Из рощи выходили все новые и новые бойцы. Они плотным кольцом окружили своего командира и Ли Фу.
— Вот видишь, Ли Фу, как тебя встречает отряд. Скажи им, что принес ты в своем сердце.
Ни изорванная одежда, ни выбившиеся из-под старой шапки взлохмаченные волосы, ни грязь на лице не могли погасить огня, блестевшего в глазах Ли Фу. Он пристально оглядел партизан.
— Товарищи бойцы! Мои товарищи! — сказал он. — За это время я видел море крови. Я видел, как убивают наших людей. Я видел, как японские солдаты среди бела дня на улицах издеваются над нашими
сестрами, женами, дочерьми…На маленькой опушке, сдавленной крутыми гранитными скалами, разносился громкий страстный голос. Бойцы ловили каждое слово. Худой щупленький человек стоял перед ними олицетворением возмездия — за всю кровь, за все муки.
* * *
В отряде Ли Фу узнал подробности боя с диверсантами.

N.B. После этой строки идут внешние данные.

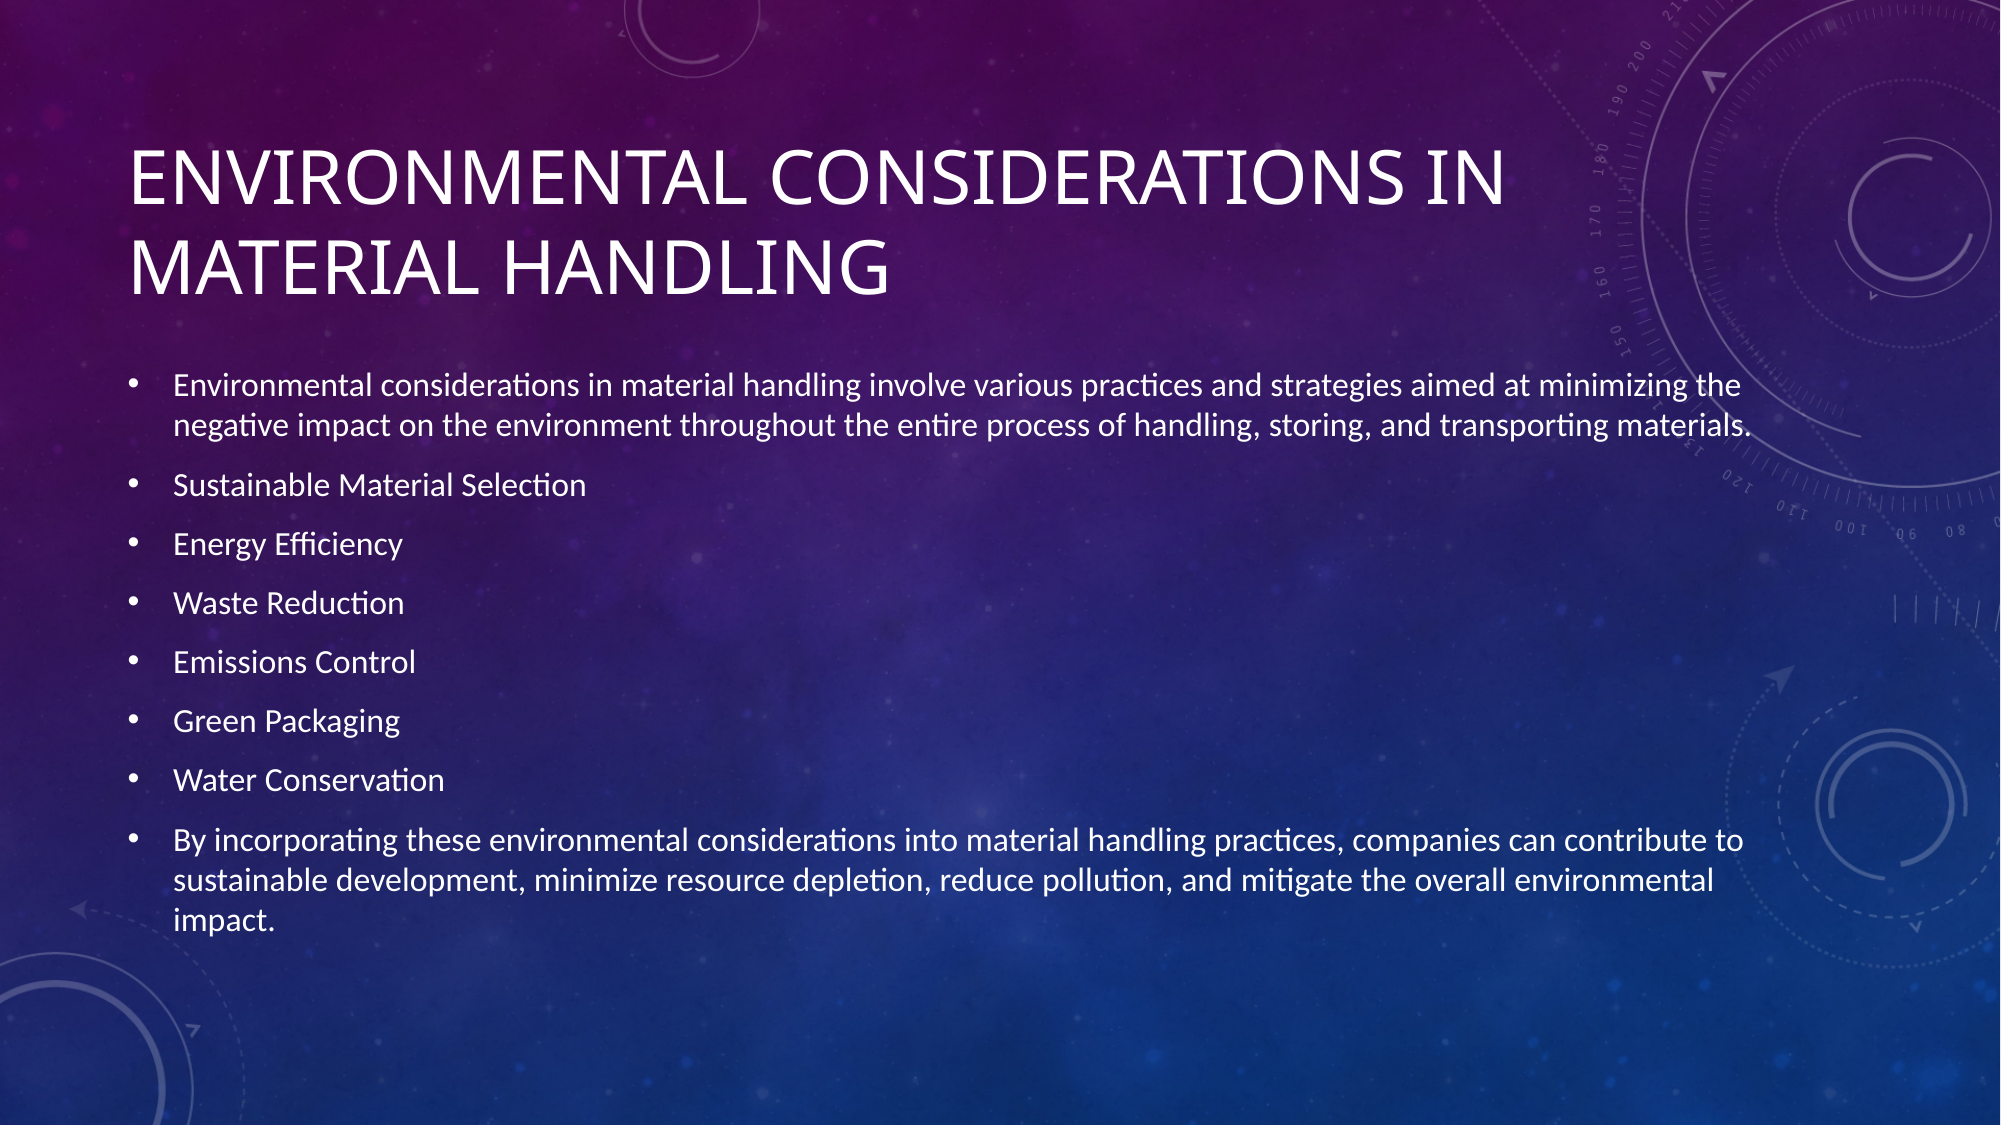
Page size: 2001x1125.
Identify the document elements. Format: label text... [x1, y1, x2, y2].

picture [0, 0, 2001, 1125]
title Environmental Considerations in Material Handling [112, 99, 1775, 339]
list Environmental considerations in material handling involve various practices and strategies aimed at minimizing the negative impact on the environment throughout the entire process of handling, storing, and transporting materials. Sustainable Material Selection Energy Efficiency Waste Reduction Emissions Control Green Packaging Water Conservation By incorporating these environmental considerations into material handling practices, companies can contribute to sustainable development, minimize resource depletion, reduce pollution, and mitigate the overall environmental impact. [112, 351, 1775, 950]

От Удогайского ущелья до базы отряда Ким Хона почти семьдесят километров тянулась тщательно замаскированная линия связи. Провода и телефонные аппараты были трофейные, японские. Стоило Киоси передать какие-либо сведения, как через два-три часа их знали в отряде.
О готовившемся нападении на Фомкину сопку Ким Хон знал за два дня. Не имея возможности помешать японцам, он приказал просигналить через границу, но отделение партизан было обнаружено и обстреляно японцами.

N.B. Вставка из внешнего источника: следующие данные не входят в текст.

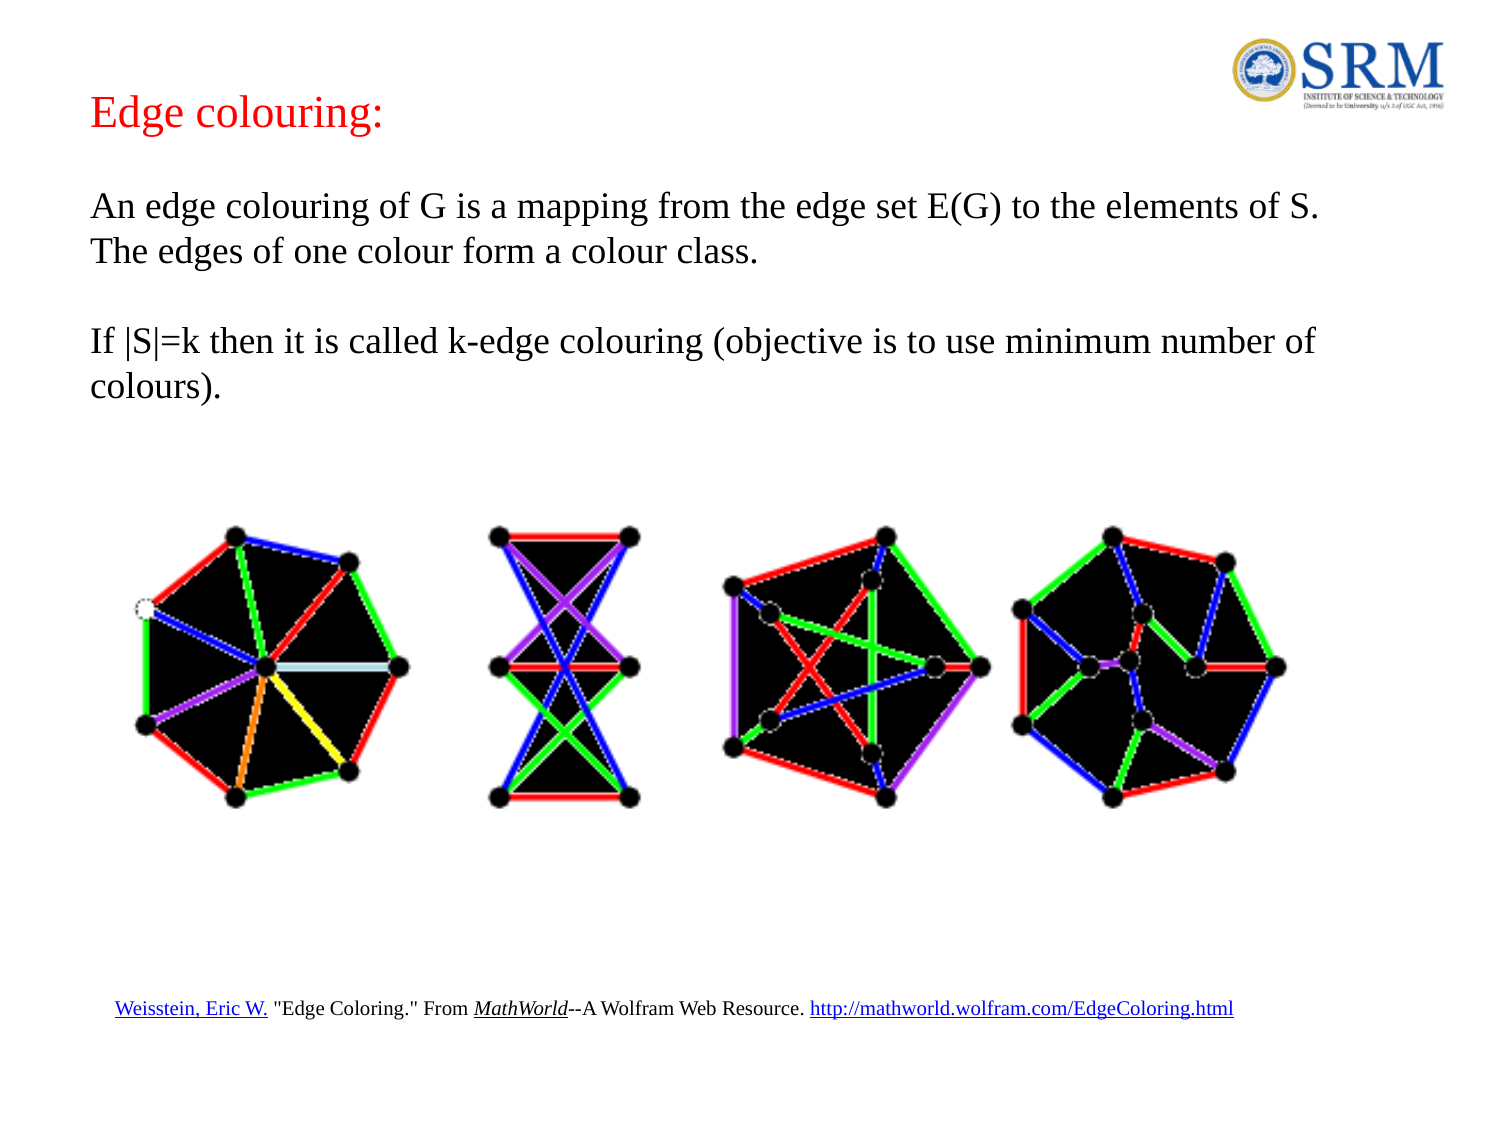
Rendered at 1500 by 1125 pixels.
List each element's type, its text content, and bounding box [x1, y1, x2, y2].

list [124, 524, 1296, 826]
text_box Weisstein, Eric W. "Edge Coloring." From MathWorld--A Wolfram Web Resource. http://mathworld.wolfram.com/EdgeColoring.html [99, 987, 1263, 1053]
picture [1224, 8, 1451, 138]
title Edge colouring: An edge colouring of G is a mapping from the edge set E(G) to the elements of S. The edges of one colour form a colour class. If |S|=k then it is called k-edge colouring (objective is to use minimum number of colours). [75, 45, 1425, 488]
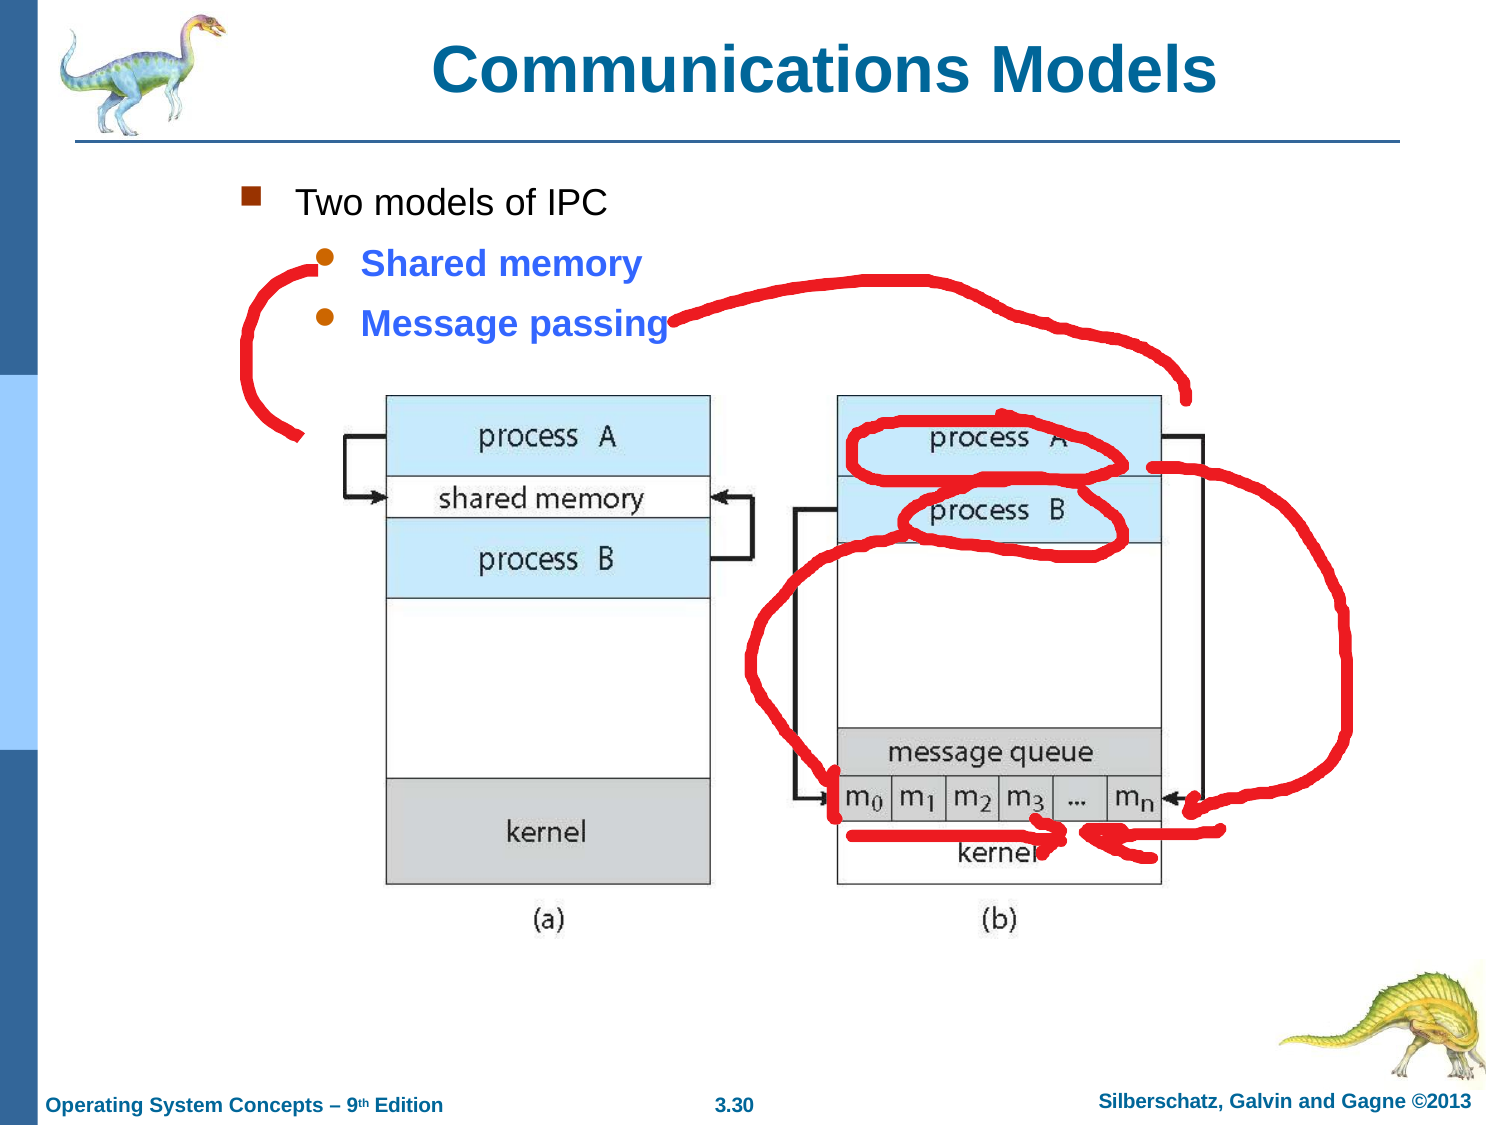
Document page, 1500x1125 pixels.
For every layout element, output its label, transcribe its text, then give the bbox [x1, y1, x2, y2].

title Communications Models [213, 23, 1492, 214]
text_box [343, 274, 1353, 940]
footer Operating System Concepts – 9th Edition [17, 1091, 450, 1125]
picture [58, 11, 228, 145]
slide_number Silberschatz, Galvin and Gagne ©2013 [1096, 1087, 1478, 1125]
slide_number 3.10 [712, 1091, 764, 1125]
text_box [246, 270, 319, 439]
text_box Two models of IPC Shared memory Message passing [236, 159, 674, 345]
picture [1275, 959, 1486, 1090]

Воспользовавшись уходом большей части солдат Танака и рейдового диверсионного отряда на «операцию» в районе Фомкиной сопки, Ким Хон разгромил японское военное поселение в Хайлине. Хайлинский бой затянулся, и Ким Хону пришлось остановиться на дневку в глухом урочище Удогайского ущелья.

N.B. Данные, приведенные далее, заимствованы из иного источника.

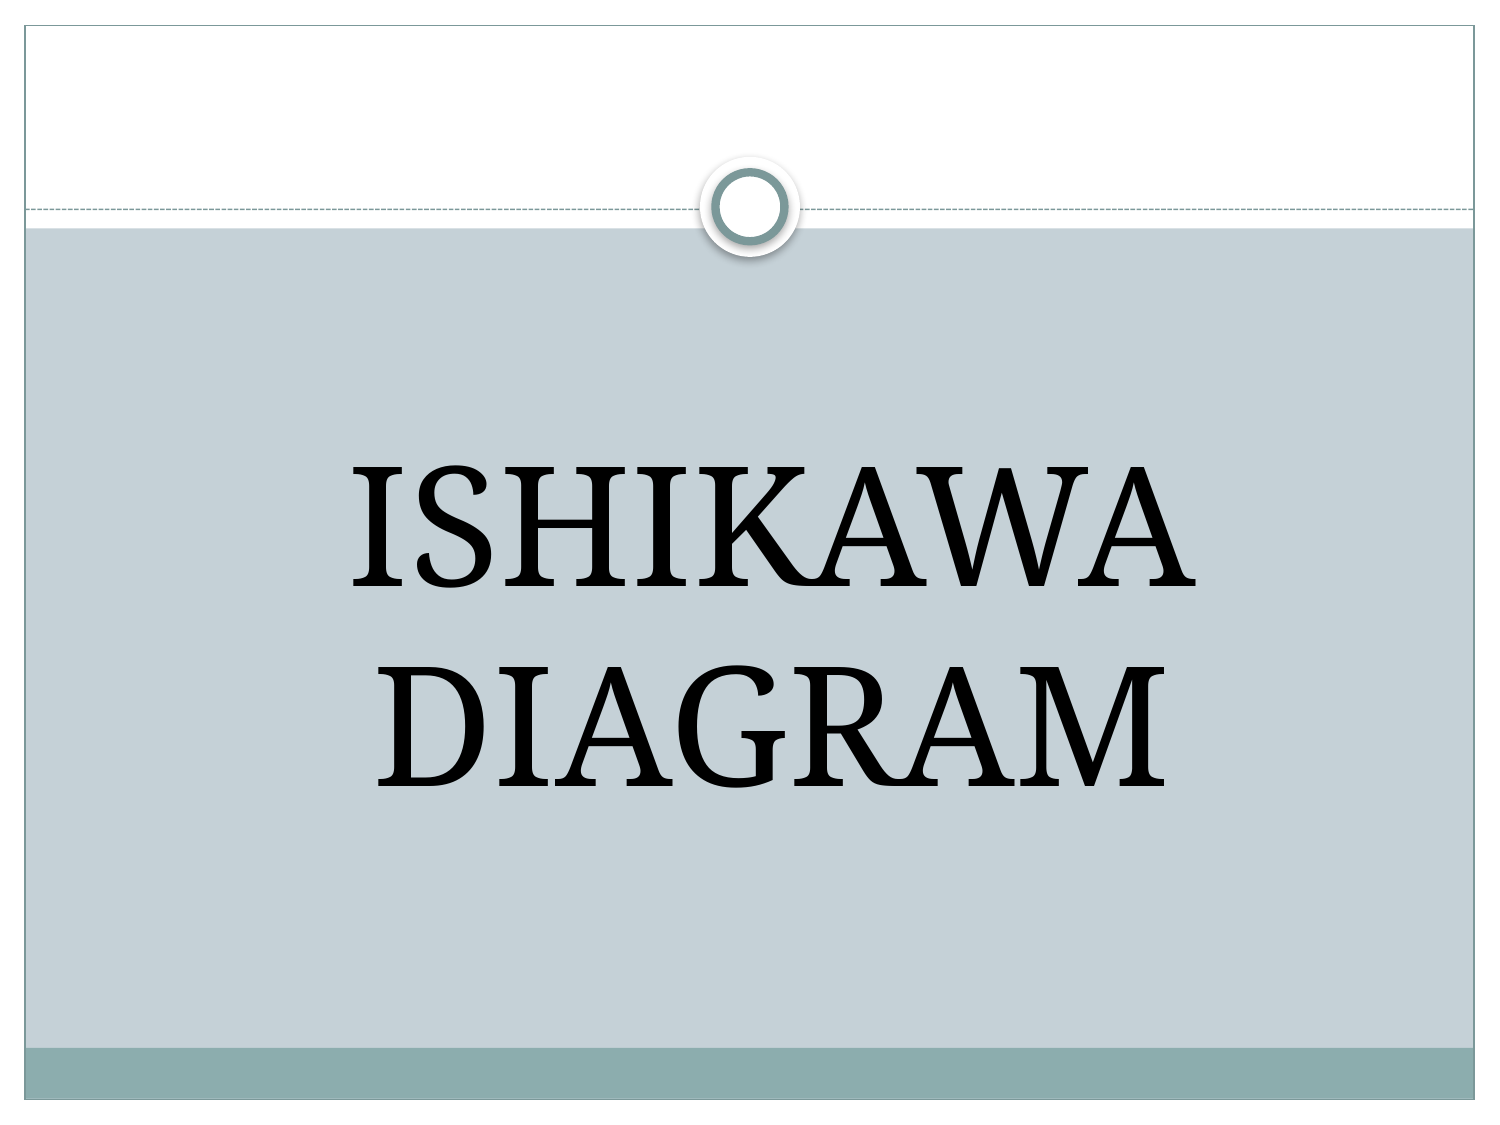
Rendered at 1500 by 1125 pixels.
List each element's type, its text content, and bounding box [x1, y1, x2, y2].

list ISHIKAWA DIAGRAM [99, 412, 1445, 1001]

В одиннадцать часов разведчик доложил, что отряды Цукадо и Жадова возвращаются, имея до сорока раненых и убитых.
— Они несут одного русского. На носилках… Нужно отбить, — горячился боец. — Они его захватили, наверно, убитым… А может он ранен?
Партизаны заняли выход из ущелья. Но поручик Цукадо схитрил: направив сюда рейдовиков Жадова, он пошел в обход по мерзлому болоту.
При первой пулеметной очереди белогвардейцы бросили раненых и, отстреливаясь, отступили в тайгу.
Отправив половину отряда для преследования, Ким Хон с остальными партизанами прошел звериными тропами наперерез Цукадо.
— Японцы отбивались упорно. Два раза они поднимались в атаку? Но сильный огонь партизан укладывал их снова. Только когда партизанский пулеметчик проскользнул к ним в тыл и открыл огонь, они не выдержали и начали спешно отходить по замерзшему руслу реки.
В лозняке Ким Хон нашел трупы убитых японских солдат и тяжело раненного, казалось умершего русского командира.
Это был Любимов. Три дня он лежал без сознания. На четвертый лекарь отряда доложил командиру, что опасается за жизнь советского офицера. Тогда Ким Хон отправил ночью в Муданьцзян шестерых бойцов, и они привезли знаменитого доктора Лобзянского. Тот кричал, возражал, грозил.
— Если советский командир умрет у тебя на руках, ты тоже умрешь, — жестко предупредил его Ким Хон.
Через неделю Любимов очнулся.
Больше, всех был этому рад Ван. Он сутками не отходил от раненого. Ван тайно отнес в соседнюю деревню обмундирование Любимова, где его выстирали и заштопали так, как умеют это делать только китайские женщины.
Еще через несколько дней Лобзянскому вручили пачку японских иен и тем же путем отправили в Муданьцзян. У Ким Хона осталась расписка доктора о том, что он получил деньги за излечение русского пограничника и знает, что будет убит, если сообщит кому-нибудь, где был эти дни.